Tem-se a sensação de que, ao lutar contra o outro pecador, eles estão
lutando contra sua própria tentação.
É aqui que o diagnóstico de Yeats escapa ao atual predicamento: a
intensidade apaixonada dos terroristas evidencia uma falta de verdadeira
convicção. O quão frágil a crença de um muçulmano tem de ser para ele se sentir
ameaçado por uma caricatura besta em um semanário satírico? O terror islâmico
fundamentalistanão é fundado na convicção dos terroristas
de sua superioridade e em seu desejo de salvaguardar sua identidade
cultural-religiosa da investida da civilização global consumista.
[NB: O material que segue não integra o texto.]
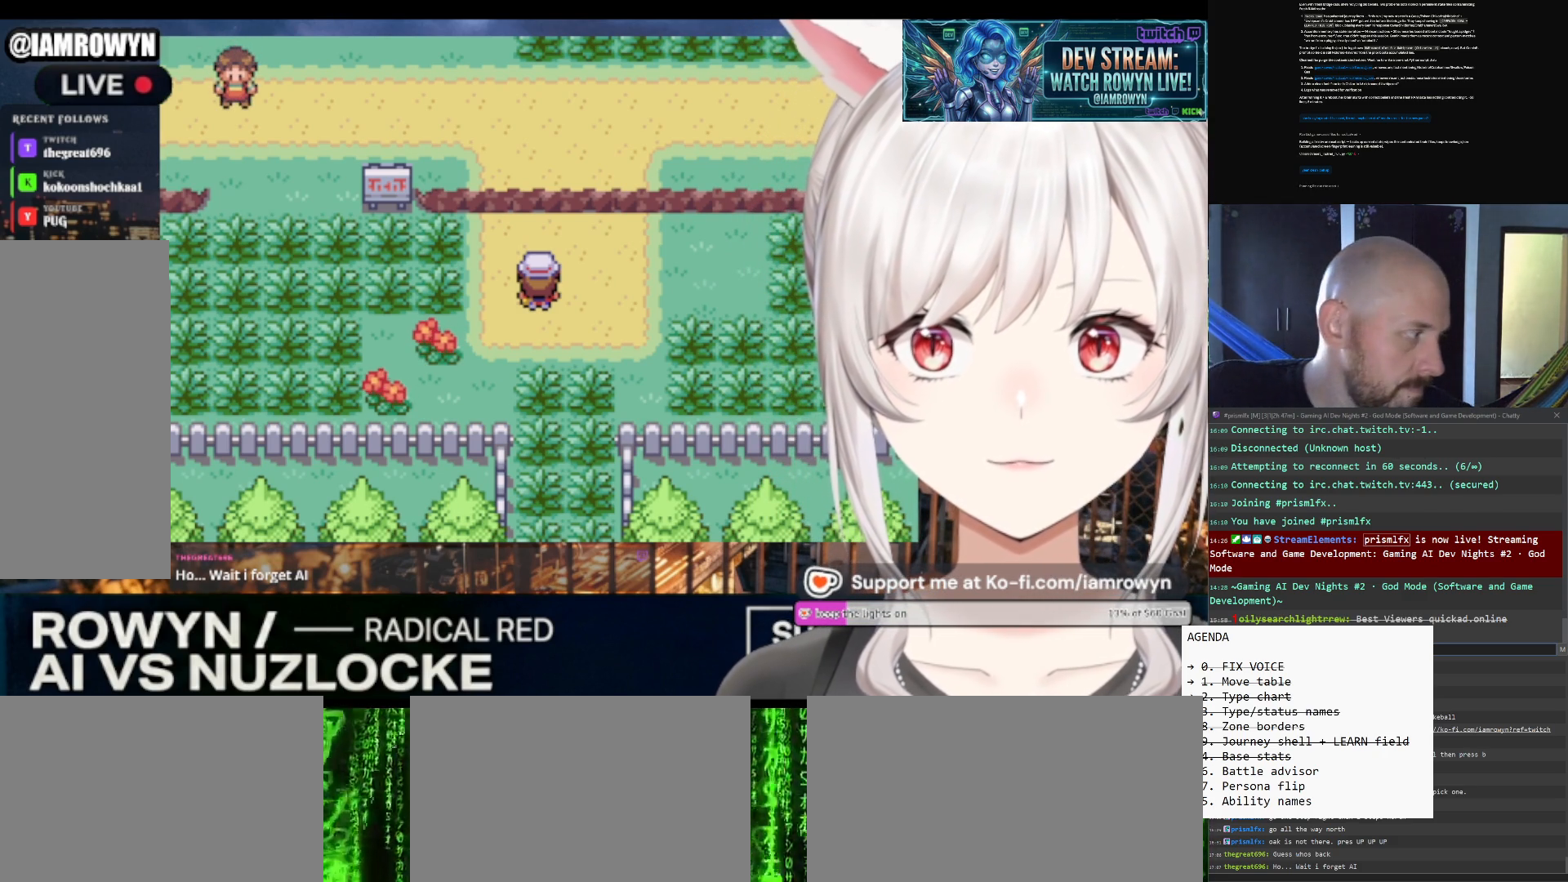
{"buttons": ["DPAD_UP"], "events": []}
O problema com fundamentalistas não é que consideramos eles
inferiores a nós, mas sim que eles
próprios secretamente
se consideram inferiores. É por isso que nossas reafirmações politicamente
corretas condescendentes de que não sentimos superioridade alguma perante a
eles só os faz mais furiosos e alimenta seu ressentimento. O problema não é a
diferença cultural (seu esforço para preservar sua identidade), mas o fato
inverso de que os fundamentalistas já são como nós, que eles secretamente já
internalizaram nossas normas e se medem a partir delas. Paradoxalmente, o
que os fundamentalistas verdadeiramente carecem é precisamente uma dose daquela
convicção verdadeiramente “racista” de sua própria superioridade.
As recentes vicissitudes do fundamentalismo muçulmano confirmam o
velhoinsight benjaminiano
de que “toda ascensão do fascismo evidencia uma revolução fracassada”: a
ascensão do fascismo é a falência da esquerda, mas simultaneamente uma prova de
que havia potencial revolucionário, descontentamento, que a esquerda não foi
capaz de mobilizar.
E o mesmo não vale para o dito “islamo-fascismo” de hoje?
A ascensão do islamismo radical não é exatamente correlativa à desaparição
da esquerda secular nos países muçulmanos? Quando, lá na primavera de 2009, o
Taliban tomou o vale do Swat no Paquistao, o New
York Times publicou
que eles arquitetaram uma “revolta de classe que explora profundas fissuras
entre um pequeno grupo de proprietários abastados e seus inquilinos sem terra”.
Se, no entanto, ao “tirar vantagem” da condição dos camponeses, o Taliban está
“chamando atenção para os riscos ao Paquistão, que permanece em grande parte
feudal”, o que garante que os democratas liberais no Paquistão, bem como os
EUA, também não “tirem vantagem” dessa condição e procurem ajudar os
camponeses sem terra? A triste implicação deste fato é que as forças feudais no
Paquistão são os “aliados naturais” da democracia liberal…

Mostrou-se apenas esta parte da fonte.